Morg tried, but it was too much to get his mind around. “I know what Wyatt would say. Fagin’s still a fence. Raskolnikoff was a murderer and a thief. Wyatt don’t care that James and Bessie run a decent house and treat their girls right. They’re still whoremongers.”

“And I suppose it doesn’t matter that my mamma inherited her people. Or that she was a gentle mistress, taught by her elders that slavery was Athenian in its dignity and blessed by the Bible itself.”

“She was still a slave owner,” Morg said quietly, braced for the reaction. Doc could be real touchy about his mother.

“We are none of us born into Eden,” Doc said reasonably. “World’s plenty evil when we get here. Question is, what’s the best way to play a bad hand? Abolitionists thought that all they had to do to right an ancient wrong was set the slaves free.” He looked at Morg. “Trouble was, they didn’t have a plan in the world for what came next. Cut ’em loose. That was the plan. Let ’em eat cake, I guess.”

He was muttering now, eyes on the bridge. “Four years of war. Hundreds of thousands of casualties … All so black folks in the South could be treated as bad as millworkers in the North!

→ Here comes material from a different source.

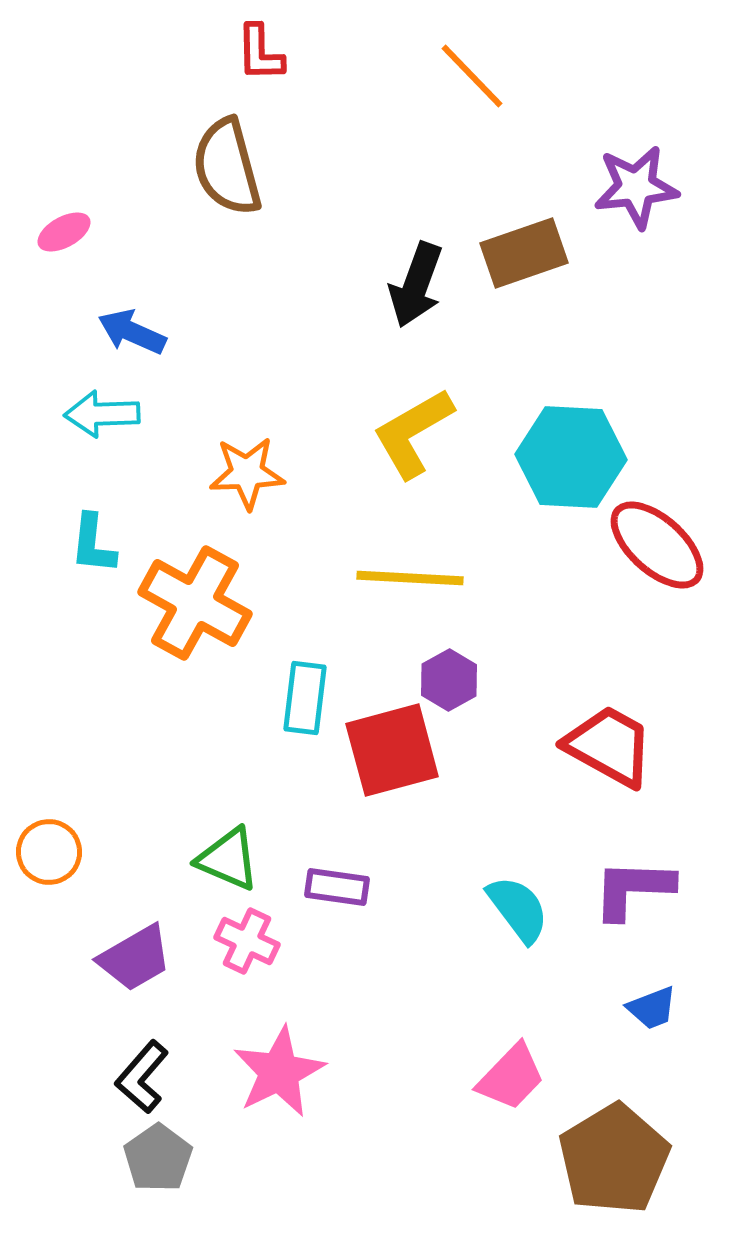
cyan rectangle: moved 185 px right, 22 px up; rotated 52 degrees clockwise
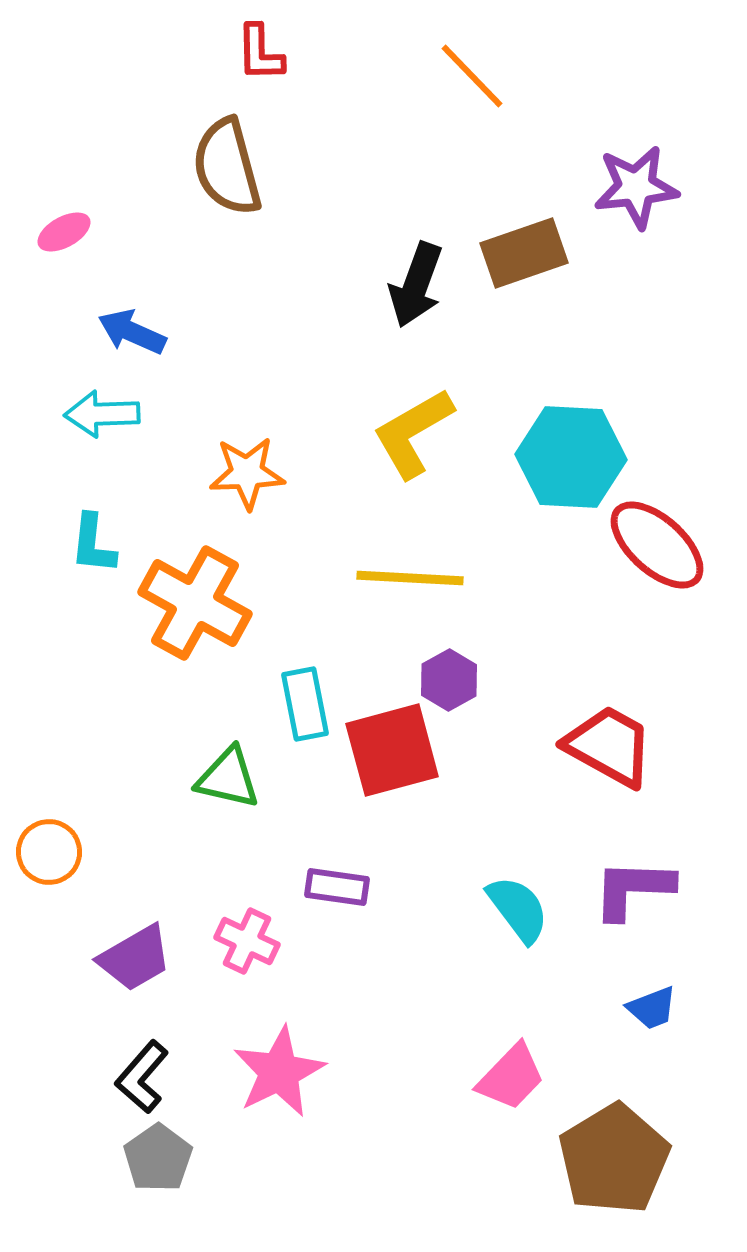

Pay as little as you can. Work ’em ’til they’re too old or sick or hurt to do the job. Then cut ’em loose! Hire a starvin’ Irish replacement! That’s abolitionist freedom for you … Heartless bastards … ‘Free the slaves’ sounds good until you start wonderin’ how Chainey and Wilson would make a livin’ when they were already so old they couldn’t do a lick of work. What was a little child like Sophie Walton supposed to do? No kin who’d care for her …” He looked up. “I doubt the abolitionists anticipated the Ku Klux Klan either, but here it is, makin’ life worse than ever for black folks.”

“The road to hell is paved with good intentions,” Morg said.

“Infinitely sad, but damnably true.”

Doc sat back in his chair and stared out of the window for a long time. “Bein’ born is craps,” he decided. He glanced at Morg and let loose that sly, lopsided smile of his. “How we live is poker .” Doc looked away and got thoughtful again. “Mamma played a bad hand well.”

He shook the mood off and went back to work on the denture. Morgan lifted the lamp, feeling vaguely unsettled by the conversation. Naturally, Doc saw things different, being from the South. Still … there had been a lot of arguing about Emancipation, even in the North. Nicholas Earp was all for the war when it was to punish the secessionists. After the Proclamation, he wrote Newton and James and Virgil to quit the army and come on home. “I won’t have my sons risking their necks for niggers” was what he said, but the boys stayed on and fought to the end. And Wyatt tried to join up when he was fifteen, except the old man caught him both times and dragged him home again. Somebody had to get that eighty acres of corn in.

“Doc? You think maybe it was the Klan got Johnnie Sanders?” Morg asked.

Doc stopped what he was doing. “Never thought of that … He was friendly with Belle Wright. Sometimes that’s all it takes.” He turned the idea over for a while. “No. They’d have lynched him, I imagine. And they’d want a crowd for the occasion. The Klan enjoys an audience as much as Eddie Foy.” He sat still for a time, frowning. “I don’t suppose you recall … Was that army captain—Grier, the one with the Arab mare?—was Captain Grier in town when the Elephant Barn burned down?”